I am having a DataFrame
below -
from pyspark.sql.functions import col, when, length, lit, concat
values = [(1,'USA','12424','AB+'),(2,'Japan','63252','B-'),(3,'Ireland','23655',None),(4,'France','57366','O+'),
(5,'Ireland','82351','A-'),(6,'USA','35854','B+'),(7,'Ireland','5835','AB-'),(8,'USA','95255','B+')]
df = sqlContext.createDataFrame(values,['id','country','postcode','bloodgroup'])
df.show()
+---+-------+--------+----------+
| id|country|postcode|bloodgroup|
+---+-------+--------+----------+
| 1| USA| 12424| AB+|
| 2| Japan| 63252| B-|
| 3|Ireland| 23655| null|
| 4| France| 57366| O+|
| 5|Ireland| 82351| A-|
| 6| USA| 35854| B+|
| 7|Ireland| 5835| AB-|
| 8| USA| 95255| B+|
+---+-------+--------+----------+
I need to make changes in columns postcode
& bloodgroup
according to the following conditions, as summarised in this rough python pseudocode
-
# Efficient (pseudocode 1)
if country == 'Ireland':
if length(postcode) == 4:
postcode = '0'+postcode # Append 0 to postcode incase it's 4 digit.
if bloodgroup == null:
bloodgroup = 'Unknown'
As you can see in the pseudocode above, the check country == 'Ireland'
was done only once as it was a common clause in the two conditions. Doing the other way by coupling this clause with the other two conditions using and
would have been inefficient -
# Inefficient (pseudocode 2)
if country == 'Ireland' and length(postcode) == 4:
postcode = '0'+postcode
if country == 'Ireland' and bloodgroup == null:
bloodgroup = 'Unknown'
I am using PySpark
and the only way I know how to do this is as follows -
df = df.withColumn('postcode',when((col('country') == 'Ireland') & (length(col('postcode')) == 4),concat(lit('0'),col('postcode'))).otherwise(col('postcode')))
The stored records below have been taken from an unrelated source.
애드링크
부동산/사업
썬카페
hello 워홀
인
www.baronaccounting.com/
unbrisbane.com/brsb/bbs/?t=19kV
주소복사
df = df.withColumn('bloodgroup',when((col('country') == 'Ireland') & col('bloodgroup').isNull(),'Unknown').otherwise(col('bloodgroup')))
df.show()
+---+-------+--------+----------+
| id|country|postcode|bloodgroup|
+---+-------+--------+----------+
| 1| USA| 12424| AB+|
| 2| Japan| 63252| B-|
| 3|Ireland| 23655| Unknown|
| 4| France| 57366| O+|
| 5|Ireland| 82351| A-|
| 6| USA| 35854| B+|
| 7|Ireland| 05835| AB-|
| 8| USA| 95255| B+|
+---+-------+--------+----------+
But, this corresponds to the inefficient pseudocode I wrote above, because we are checking country == 'Ireland'
two times. I have checked the executionPlan
using df.explain()
and it does not do any automatic optimization, which I thought catalyst might to.
How can we write a PySpark
code corresponding to pseudocode 1, where we do the check of country once and then test the 2 conditions?